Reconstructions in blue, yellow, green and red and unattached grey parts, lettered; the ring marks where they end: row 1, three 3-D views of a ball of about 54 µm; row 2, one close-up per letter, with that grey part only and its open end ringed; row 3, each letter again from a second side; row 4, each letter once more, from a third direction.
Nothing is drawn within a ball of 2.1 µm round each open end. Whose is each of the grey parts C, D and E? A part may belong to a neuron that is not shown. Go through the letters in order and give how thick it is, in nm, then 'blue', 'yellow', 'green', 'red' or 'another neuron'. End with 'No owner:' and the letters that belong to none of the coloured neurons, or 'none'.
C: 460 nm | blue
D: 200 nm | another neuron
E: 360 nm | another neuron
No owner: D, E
#####
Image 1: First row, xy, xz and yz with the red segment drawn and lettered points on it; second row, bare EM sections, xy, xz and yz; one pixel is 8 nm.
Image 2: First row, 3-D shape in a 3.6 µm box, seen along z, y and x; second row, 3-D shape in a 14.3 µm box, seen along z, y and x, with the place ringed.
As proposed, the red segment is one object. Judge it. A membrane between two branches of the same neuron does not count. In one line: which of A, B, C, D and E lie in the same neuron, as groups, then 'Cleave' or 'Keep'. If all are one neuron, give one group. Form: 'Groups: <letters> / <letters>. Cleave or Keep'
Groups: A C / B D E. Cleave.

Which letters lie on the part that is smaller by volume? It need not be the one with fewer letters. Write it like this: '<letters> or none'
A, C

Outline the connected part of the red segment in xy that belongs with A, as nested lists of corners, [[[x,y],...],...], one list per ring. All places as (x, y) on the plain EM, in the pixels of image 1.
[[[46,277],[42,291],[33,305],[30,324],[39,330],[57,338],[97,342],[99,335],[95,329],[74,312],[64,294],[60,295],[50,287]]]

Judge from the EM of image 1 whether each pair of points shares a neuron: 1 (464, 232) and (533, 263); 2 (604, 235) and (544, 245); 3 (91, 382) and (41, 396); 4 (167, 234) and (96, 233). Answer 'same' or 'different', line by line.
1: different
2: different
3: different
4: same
#####
DESCRIPTION OF THE TASK –
Retype exactly, and only, the lines above from the one where "Image 1: First" occurs up to and including the one where "Image 2: First" occurs.

OUTPUT BELOW –
Image 1: First row, xy, xz and yz with the red segment drawn and lettered points on it; second row, bare EM sections, xy, xz and yz; one pixel is 8 nm.
Image 2: First row, 3-D shape in a 3.6 µm box, seen along z, y and x; second row, 3-D shape in a 14.3 µm box, seen along z, y and x, with the place ringed.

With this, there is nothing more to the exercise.